Nobody aspires to peak as a junior software engineer even though they mostly just do small, easily automated tasks. Is that a valid reason to completely gut a set opportunities that provide a foot in the door to something bigger?


Sure, if it's so valuable to have a training type role we'll keep it on those grounds (or find some alternative) instead of roundabout reasoning which requires us to be inefficient to hide the real reason it's valuable.

Anyone not expecting job roles, opportunities, or pathways to change in their career is going to have a very rough time, even more so than the hard time people from the last 50 years had.


> Sure, if it's so valuable to have a training type role we'll keep it on those grounds

There’s no guarantee of this happening whatsoever. We’ve already seen private companies gut internal training programs in favor of increased hiring of experienced people and this is only going to continue.

Economies have to provide work in order to facilitate consumption. If there are a handful of people making all of the money and gutting pay and job security to the core (i.e. improving efficiency), people are going to start rejecting the system wholesale and it’s not going to be pretty.

The French Revolution didn’t happen in a vacuum, once people lost all hope of having a semblance of a decent standard of living, they didn’t just let rich keep on living, did they?


I think this is a great argument on the future role and place of loosely-controlled capitalism as these kinds of advances continue to come but, at the same time, a sorely lacking argument for why we should avoid technological advances which replace existing jobs for the sake of keeping the same jobs we have now. After all, the aforementioned French Revolution happened prior to the 1st (for the French), 2nd, and 3rd industrial revolutions but you don't see the French rallying to disown all technology and go back to the jobs of the time as a way to increase their standard of living - because it wouldn't, even if everyone were 100% employed and worked twice as much in doing so.

As a further point, by this logic the very tasks of the Junior Developer role itself would never have been available - hell, society wouldn't even be investing in teaching everyone how to type in school because computers take jobs and people need work to do! It follows that societies are quite capable of A) finding new meaningful sources of work to be done B) having people do more than one course of work throughout their lives C) changing the ways they educate and train beyond the way they did it before D) ensuring fairer distribution of wealth by means other than artificially keeping previously useful jobs around (which is not what the e.g. French Revolution aimed to do).


This isn’t even AI. This is just low budget VFX. Something that has been done since the 90s.


But you know that the bleacher actor #847 of today is the single line actor of tomorrow and potentially one day a leading role.

How do you expect actors to get a start if there's no where to start?


Does "bleacher actor 847" actually lend credible experience to getting bigger roles? If I'm putting someone in front of a scene, I don't really think I'm going to care that they've had more or less experience in the background amongst a sea of a thousand other people.


> I don't really think I'm going to care that they've had more or less experience in the background amongst a sea of a thousand other people.

You might!

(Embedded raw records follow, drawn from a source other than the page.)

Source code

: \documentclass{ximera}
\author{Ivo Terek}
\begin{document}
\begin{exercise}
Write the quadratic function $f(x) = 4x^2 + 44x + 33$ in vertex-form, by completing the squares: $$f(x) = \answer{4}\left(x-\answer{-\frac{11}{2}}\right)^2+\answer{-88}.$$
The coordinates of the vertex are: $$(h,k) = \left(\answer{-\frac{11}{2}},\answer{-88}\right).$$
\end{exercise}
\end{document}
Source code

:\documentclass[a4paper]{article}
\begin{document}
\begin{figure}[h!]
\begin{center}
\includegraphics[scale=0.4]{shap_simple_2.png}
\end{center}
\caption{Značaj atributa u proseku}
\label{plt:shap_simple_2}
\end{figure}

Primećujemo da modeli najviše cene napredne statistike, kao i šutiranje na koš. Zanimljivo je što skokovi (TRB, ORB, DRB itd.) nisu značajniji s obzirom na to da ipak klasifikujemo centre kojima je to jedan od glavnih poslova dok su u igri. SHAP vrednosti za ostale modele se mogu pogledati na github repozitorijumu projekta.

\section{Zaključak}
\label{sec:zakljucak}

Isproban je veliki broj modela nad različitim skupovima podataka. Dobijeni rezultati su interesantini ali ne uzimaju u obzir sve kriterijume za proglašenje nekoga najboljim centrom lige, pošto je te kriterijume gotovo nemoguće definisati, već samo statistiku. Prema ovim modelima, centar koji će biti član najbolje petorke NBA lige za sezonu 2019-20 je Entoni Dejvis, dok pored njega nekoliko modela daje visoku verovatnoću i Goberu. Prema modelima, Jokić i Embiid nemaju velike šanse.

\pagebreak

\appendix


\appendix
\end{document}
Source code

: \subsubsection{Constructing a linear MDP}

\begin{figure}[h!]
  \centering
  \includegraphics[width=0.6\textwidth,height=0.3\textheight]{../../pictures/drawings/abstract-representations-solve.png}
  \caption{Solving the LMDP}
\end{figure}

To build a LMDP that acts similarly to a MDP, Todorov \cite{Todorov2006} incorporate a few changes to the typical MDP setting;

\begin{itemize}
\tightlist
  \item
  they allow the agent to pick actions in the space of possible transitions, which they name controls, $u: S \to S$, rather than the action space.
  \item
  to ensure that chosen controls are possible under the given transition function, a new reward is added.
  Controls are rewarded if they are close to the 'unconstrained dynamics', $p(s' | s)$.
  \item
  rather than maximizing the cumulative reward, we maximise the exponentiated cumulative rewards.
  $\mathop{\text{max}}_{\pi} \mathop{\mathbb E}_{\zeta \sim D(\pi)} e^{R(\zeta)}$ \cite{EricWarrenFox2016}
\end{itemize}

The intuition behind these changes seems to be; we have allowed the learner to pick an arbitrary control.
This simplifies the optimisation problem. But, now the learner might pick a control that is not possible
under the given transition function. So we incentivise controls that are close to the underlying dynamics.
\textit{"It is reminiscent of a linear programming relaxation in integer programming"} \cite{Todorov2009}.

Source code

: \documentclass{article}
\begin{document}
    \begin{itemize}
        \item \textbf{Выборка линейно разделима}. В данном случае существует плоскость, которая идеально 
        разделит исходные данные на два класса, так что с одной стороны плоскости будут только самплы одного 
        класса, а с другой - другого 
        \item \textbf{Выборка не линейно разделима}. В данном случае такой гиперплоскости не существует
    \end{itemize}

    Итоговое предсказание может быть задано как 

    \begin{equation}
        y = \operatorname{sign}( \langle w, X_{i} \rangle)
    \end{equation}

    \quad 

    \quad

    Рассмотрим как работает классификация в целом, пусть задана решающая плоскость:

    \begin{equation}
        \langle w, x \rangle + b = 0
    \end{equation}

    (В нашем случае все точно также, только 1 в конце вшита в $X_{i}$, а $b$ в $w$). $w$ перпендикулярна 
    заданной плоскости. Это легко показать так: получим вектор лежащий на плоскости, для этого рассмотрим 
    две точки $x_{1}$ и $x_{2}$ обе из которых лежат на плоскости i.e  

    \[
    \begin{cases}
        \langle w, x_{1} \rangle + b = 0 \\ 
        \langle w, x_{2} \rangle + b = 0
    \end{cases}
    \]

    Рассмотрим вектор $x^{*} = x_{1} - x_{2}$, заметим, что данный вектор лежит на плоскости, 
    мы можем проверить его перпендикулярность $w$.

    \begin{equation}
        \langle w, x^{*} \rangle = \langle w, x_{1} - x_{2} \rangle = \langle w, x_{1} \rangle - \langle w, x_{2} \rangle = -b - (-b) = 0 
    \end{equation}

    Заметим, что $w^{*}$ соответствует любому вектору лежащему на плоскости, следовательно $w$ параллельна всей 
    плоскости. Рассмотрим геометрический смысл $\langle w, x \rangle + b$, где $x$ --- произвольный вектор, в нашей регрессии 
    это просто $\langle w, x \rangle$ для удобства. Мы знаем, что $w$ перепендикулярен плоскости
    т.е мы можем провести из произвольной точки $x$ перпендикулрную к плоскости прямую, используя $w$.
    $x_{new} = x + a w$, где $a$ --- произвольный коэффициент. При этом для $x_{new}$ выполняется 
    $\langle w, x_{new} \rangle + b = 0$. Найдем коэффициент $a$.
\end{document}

Having extra credits at least indicates familiarity with the film environment. It suggests you can:

1) Arrive punctually.

2) Handle extensive downtime.

3) Repeatedly execute identical actions for many takes.

4) Take basic film direction instructions

and so on.

For smaller speaking roles (which are generally a prerequisite for larger speaking roles), where consistent delivery on strenuous and fast-paced sets might be far more crucial than pure acting talent, this background can be a beneficial indicator.


So union protectionism. What next, "Studios forbidden from using CGI extras if a SAG member is available and willing"?


They will start where the next starting line is


The next starting line has significantly fewer spaces available.


Yes. That’s what’s being criticized!


Perhaps they embedded a deep commentary into the piece on how the crowd members operate on a level of simple automatons.

The meta-commentary is they consider the movie audience as part of the crowd.